[AIM] Copy the entries word for word, beginning at the line that contains "Page size: 1654x931." and continuing through the last line of the entries.

[ENTRIES]
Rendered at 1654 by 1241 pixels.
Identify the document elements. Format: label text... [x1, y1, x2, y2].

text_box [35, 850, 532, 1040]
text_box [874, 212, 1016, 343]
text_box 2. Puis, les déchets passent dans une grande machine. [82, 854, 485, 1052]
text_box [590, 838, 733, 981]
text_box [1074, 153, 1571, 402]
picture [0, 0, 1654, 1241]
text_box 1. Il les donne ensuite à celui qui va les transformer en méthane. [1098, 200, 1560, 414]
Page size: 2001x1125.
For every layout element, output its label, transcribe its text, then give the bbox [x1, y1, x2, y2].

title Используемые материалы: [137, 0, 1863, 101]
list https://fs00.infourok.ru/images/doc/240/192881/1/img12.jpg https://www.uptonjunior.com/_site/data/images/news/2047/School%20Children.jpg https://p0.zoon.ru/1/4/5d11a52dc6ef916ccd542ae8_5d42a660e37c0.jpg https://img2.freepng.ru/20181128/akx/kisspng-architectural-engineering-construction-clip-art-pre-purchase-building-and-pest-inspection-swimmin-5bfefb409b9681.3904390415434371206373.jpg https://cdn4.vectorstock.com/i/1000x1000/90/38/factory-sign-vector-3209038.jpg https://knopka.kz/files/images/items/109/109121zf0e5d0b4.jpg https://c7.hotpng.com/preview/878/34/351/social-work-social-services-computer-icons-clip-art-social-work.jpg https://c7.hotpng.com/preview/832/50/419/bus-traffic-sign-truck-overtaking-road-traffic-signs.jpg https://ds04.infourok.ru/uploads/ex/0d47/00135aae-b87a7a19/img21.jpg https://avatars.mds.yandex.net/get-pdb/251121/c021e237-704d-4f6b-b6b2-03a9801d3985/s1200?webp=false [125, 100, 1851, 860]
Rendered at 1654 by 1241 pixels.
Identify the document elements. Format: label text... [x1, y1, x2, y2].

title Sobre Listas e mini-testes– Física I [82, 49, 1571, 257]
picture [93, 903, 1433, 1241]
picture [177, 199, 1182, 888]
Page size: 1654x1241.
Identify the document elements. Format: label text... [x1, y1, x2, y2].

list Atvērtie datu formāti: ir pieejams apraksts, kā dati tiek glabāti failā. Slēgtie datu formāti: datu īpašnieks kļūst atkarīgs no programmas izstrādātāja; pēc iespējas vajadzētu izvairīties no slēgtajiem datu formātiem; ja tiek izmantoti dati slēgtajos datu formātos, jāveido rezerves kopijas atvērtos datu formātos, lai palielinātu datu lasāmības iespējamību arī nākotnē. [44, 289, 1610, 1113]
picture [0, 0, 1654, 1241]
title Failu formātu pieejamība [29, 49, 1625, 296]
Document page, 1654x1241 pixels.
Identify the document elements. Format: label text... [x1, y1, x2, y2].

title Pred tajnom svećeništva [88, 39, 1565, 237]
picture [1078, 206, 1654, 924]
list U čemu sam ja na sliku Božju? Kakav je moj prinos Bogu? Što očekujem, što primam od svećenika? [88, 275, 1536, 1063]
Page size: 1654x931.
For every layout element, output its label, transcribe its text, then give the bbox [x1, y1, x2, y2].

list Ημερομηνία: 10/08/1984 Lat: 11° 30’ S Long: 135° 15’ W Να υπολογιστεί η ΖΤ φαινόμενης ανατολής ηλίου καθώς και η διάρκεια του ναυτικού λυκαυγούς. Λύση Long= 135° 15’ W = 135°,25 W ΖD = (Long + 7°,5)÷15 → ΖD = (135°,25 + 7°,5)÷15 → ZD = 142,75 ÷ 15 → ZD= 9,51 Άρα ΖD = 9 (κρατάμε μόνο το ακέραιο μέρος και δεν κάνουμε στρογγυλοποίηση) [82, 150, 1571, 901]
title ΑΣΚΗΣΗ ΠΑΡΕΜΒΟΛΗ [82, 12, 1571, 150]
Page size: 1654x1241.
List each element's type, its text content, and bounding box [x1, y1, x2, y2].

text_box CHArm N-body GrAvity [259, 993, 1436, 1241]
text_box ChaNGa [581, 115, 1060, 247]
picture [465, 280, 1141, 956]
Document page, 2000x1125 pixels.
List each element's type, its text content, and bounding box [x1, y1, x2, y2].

[ANSWER FOR THE TASK]
Page size: 1654x931.
For every layout element, output its label, transcribe its text, then give the bbox [x1, y1, x2, y2].

list Ημερομηνία: 10/08/1984 Lat: 11° 30’ S Long: 135° 15’ W Να υπολογιστεί η ΖΤ φαινόμενης ανατολής ηλίου καθώς και η διάρκεια του ναυτικού λυκαυγούς. Λύση Long= 135° 15’ W = 135°,25 W ΖD = (Long + 7°,5)÷15 → ΖD = (135°,25 + 7°,5)÷15 → ZD = 142,75 ÷ 15 → ZD= 9,51 Άρα ΖD = 9 (κρατάμε μόνο το ακέραιο μέρος και δεν κάνουμε στρογγυλοποίηση) [82, 150, 1571, 901]
title ΑΣΚΗΣΗ ΠΑΡΕΜΒΟΛΗ [82, 12, 1571, 150]
Page size: 1654x1241.
List each element's type, its text content, and bounding box [x1, y1, x2, y2].

text_box CHArm N-body GrAvity [259, 993, 1436, 1241]
text_box ChaNGa [581, 115, 1060, 247]
picture [465, 280, 1141, 956]
Document page, 2000x1125 pixels.
List each element's type, its text content, and bounding box [x1, y1, x2, y2].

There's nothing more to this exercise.